Air-cooled machines 

These machines are easy to install and cost less to purchase and operate. They are affected by air temperature and incoming water temperature, and require more breathing room. More environmentally friendly, the industry is turning to the air cooled machine.

 

Water-cooled machines 

These cost a bit more up front and are more difficult to install. They are costly to operate due to high water costs, but because they put off less hot air, they will not raise the room temperature nor do they require as much breathing room. Really, there are only 3 reasons to purchase a water-cooled machine:

  • If it will be in a small storage space
  • If the ambient air contains several contaminants (i.e. grease)
  • If the ambient air will be over 80 degrees

If you do go with the water-cooled model, make sure it does not violate any local water conservation laws.

 

Remote condenser systems 

These machines are generally reserved for larger machines, greater than 800 lbs per 24 hr. The condensing unit is usually mounted on the roof of the building to minimize the noise and heat put off. In general, the self contained unit is the way to go. It’s easier to install and is what you will find most places.

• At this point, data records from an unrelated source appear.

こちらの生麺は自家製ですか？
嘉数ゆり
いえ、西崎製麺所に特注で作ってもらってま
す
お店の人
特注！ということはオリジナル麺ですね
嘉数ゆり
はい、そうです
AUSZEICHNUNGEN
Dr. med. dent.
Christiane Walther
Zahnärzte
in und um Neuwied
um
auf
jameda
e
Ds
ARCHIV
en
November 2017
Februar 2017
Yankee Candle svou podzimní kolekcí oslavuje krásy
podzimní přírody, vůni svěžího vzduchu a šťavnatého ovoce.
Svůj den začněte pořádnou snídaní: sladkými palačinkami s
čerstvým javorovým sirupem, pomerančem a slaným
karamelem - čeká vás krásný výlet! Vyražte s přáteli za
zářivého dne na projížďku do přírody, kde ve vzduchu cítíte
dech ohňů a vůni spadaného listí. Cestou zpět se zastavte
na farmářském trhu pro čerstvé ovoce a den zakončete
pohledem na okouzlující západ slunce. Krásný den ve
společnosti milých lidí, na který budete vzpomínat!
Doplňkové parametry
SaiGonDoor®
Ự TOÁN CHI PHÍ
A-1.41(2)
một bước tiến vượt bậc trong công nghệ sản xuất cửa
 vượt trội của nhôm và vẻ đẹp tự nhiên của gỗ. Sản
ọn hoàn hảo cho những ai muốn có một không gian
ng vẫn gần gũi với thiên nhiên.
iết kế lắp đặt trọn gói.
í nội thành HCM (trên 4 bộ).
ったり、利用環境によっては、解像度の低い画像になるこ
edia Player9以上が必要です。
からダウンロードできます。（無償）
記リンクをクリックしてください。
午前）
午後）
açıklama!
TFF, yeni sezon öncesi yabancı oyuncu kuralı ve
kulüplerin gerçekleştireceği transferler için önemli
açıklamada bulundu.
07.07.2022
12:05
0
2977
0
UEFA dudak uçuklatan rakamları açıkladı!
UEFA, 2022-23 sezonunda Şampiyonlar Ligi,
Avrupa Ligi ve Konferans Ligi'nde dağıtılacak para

Operating Cost – Major Brands

Manitowoc, Scotsman and Hoshizaki are leading popular manufacturers. The operating costs of electrical and water usage vary significantly between brands. Both Manitowoc and Scotsman ice machines utilize a system that efficiently minimizes water wasted and the cost to produce ice. The cost to operate a comparable Hoshizaki unit can be substantially higher than competing brands and is not recommended.

Reliability

Manitowoc and Scotsman machines are the most reliable in the market place. Available service reports rate both highly.

Other Considerations

Dimensions:

Before ordering, measure doors, hallways and installation space to be sure your new machine will fit – allowing for 5 to 8 inches of clearance above, behind and on both sides.

 

Connections:

Electrical and water connections and the floor drain must be within 6 feet of the ice machine. Most machines are offered in a variety of voltages to meet your requirements, be sure you order the correct voltage. All connections must meet local, state and national codes.

 

Plumbing Requirements:

Ice machine must be connected to a cold water supply and have separate drain lines for the machine and the bin.